Friday, December 9, 2011

Albert Pujols, Michael Cuddyer and the desire for more

John Mozeliak, general manager of the St. Louis Cardinals,
contemplates life without Albert Pujols. He might also have
the same expression thinking about the possibility of
paying the slugger $20 million-plus when he's in his 40s.
Before the Beatles told us I don't care too much for money/Money can't buy me love, they sang: Give me money/That's what I want.

Albert Pujols had the love and admiration of the St. Louis area, and tossed it aside this week for an extra $40 million or so. You and I probably would have done the same. Forty million? I don't know that I could spend that much in a lifetime, but I might like to try.

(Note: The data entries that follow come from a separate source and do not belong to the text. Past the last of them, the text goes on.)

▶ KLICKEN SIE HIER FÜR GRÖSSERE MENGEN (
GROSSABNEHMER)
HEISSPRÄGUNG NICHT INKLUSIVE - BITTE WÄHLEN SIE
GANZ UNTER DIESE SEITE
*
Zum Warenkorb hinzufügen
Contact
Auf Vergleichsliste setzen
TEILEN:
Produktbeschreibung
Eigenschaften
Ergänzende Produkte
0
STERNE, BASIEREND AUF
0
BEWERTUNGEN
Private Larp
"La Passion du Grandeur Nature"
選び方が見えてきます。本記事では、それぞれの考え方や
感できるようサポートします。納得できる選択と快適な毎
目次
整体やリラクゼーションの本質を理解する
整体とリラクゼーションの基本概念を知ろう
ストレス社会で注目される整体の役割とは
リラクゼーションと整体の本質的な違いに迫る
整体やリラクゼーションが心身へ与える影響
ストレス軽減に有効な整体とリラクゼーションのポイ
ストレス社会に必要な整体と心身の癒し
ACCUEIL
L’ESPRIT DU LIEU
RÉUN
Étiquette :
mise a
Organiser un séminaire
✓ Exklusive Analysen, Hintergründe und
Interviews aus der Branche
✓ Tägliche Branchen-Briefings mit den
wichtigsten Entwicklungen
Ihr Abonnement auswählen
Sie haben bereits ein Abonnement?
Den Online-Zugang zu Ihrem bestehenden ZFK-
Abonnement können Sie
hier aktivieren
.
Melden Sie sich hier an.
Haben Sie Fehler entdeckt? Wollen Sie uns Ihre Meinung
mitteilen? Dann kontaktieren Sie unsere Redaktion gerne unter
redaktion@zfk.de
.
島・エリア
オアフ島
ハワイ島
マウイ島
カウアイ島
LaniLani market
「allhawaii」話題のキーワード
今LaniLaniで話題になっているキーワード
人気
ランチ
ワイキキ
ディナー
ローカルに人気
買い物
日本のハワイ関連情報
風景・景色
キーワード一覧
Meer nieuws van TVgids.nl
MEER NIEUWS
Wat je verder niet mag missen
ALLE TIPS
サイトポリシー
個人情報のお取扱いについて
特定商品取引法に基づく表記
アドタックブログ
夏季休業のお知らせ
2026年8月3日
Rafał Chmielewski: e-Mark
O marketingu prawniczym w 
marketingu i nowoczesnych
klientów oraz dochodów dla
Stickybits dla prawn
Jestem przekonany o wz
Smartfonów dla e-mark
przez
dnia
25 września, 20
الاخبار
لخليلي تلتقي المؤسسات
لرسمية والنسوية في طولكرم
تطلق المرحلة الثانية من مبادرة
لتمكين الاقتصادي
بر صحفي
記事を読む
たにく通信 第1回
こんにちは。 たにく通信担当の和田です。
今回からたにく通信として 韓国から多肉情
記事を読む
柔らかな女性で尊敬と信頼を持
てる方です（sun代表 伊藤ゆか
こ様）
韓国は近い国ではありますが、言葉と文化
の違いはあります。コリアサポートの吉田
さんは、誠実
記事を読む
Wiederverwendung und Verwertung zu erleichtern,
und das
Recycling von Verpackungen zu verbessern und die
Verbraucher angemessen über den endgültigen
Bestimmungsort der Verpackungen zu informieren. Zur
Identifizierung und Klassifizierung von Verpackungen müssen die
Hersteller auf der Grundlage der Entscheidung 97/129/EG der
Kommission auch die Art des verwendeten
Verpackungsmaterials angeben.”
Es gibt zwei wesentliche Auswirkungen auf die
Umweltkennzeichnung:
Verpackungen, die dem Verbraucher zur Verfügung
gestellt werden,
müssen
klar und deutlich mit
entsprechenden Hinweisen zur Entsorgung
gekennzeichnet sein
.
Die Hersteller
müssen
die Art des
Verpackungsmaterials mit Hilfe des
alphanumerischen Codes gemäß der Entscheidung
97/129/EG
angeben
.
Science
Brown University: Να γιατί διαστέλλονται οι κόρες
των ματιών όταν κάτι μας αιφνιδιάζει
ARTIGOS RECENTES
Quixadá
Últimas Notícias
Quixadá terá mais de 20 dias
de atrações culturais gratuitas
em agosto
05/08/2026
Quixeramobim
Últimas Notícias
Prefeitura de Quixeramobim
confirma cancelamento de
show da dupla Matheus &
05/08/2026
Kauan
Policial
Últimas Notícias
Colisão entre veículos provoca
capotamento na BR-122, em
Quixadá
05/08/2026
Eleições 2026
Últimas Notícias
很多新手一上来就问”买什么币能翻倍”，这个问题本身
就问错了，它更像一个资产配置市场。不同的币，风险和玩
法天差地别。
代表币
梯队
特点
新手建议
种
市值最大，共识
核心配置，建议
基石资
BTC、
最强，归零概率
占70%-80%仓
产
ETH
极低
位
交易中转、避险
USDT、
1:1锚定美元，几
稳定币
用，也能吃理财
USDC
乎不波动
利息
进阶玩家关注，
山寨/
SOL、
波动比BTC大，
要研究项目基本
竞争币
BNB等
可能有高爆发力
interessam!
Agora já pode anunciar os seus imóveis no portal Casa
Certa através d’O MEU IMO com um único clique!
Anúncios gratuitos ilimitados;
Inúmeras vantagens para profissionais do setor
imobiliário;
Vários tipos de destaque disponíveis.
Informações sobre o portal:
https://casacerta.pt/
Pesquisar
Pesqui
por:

Pujols was, in truth, underpaid during his 11 seasons in a Cardinals uniform; while it may seem ridiculous to say that someone who made $104 million in 11 years was underpaid, he provided his team with well over $330 million in production. As wealthy as Pujols was before he signed his deal with Anaheim, he knew he has been underpaid in St. Louis, and it's a safe bet that bugged him. "Hometown discount"? He's given that already.

The Cardinals, to use a metaphor Bill James deployed in the late '80s, ate the heart of the watermelon that is Pujols' career. The Angels are paying for the rind.

It's been said that there's no such thing as a bad one-year contract. By the same token, there's no such thing as a good 10-year contract. The Angels jumped eagerly into the deep end of that pool this week, and nobody's standing by with a life preserver for them.

(It will be an interesting race to watch. Which deal goes bad for Anaheim first: $254 million/10 years for Pujols, or $77.5 million/five years for C.J. Wilson? My guess is the Wilson deal goes sour first.)

Then there's Michael Cuddyer. Cuddyer is no Pujols, of course. The money is lower, the talent is lower, the stakes are lower. But again, Cuddyer has made more money playing baseball than you and I have made doing what we do (I say that assuming Glen Taylor isn't reading this), and there has grown, I believe, a genuine affection between player, community and franchise.

And yet there is a standoff now between player and team. He wants more; the team is reluctant to oblige. In my view, the three-year, $24 million offer reportedly made this week pushes the envelope of Cuddyer's value to the Twins. It's justifiable, but I don't think they should add years or money to it.

He wants more. We all want more. Money can't buy me love -- but it can rent it for a while.